Content starts

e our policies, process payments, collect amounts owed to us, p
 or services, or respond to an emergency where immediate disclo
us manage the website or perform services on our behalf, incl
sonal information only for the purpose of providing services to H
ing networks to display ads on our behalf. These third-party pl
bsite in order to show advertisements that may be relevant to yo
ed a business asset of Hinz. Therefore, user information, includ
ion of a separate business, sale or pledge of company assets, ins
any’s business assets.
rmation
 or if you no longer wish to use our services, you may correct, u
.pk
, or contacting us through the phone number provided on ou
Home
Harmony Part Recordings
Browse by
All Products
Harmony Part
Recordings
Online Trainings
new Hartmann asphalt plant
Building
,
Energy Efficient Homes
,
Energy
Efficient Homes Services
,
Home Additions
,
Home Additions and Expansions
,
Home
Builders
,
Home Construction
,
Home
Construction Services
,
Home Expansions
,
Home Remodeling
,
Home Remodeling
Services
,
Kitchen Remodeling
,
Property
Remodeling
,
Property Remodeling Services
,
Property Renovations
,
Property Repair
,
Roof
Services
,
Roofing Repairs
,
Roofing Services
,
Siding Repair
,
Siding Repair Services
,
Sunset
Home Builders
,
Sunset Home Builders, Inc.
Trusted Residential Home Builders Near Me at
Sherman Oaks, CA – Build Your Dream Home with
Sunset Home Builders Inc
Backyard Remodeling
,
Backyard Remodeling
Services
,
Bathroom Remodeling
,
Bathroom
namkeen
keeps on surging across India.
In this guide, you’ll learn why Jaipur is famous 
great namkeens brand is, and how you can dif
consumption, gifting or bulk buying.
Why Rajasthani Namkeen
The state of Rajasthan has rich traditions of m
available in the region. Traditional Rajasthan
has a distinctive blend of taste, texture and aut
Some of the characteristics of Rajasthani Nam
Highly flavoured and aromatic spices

Content ends

Every line in the data above that contains the word "business" counts; report how many there are and nothing more.

3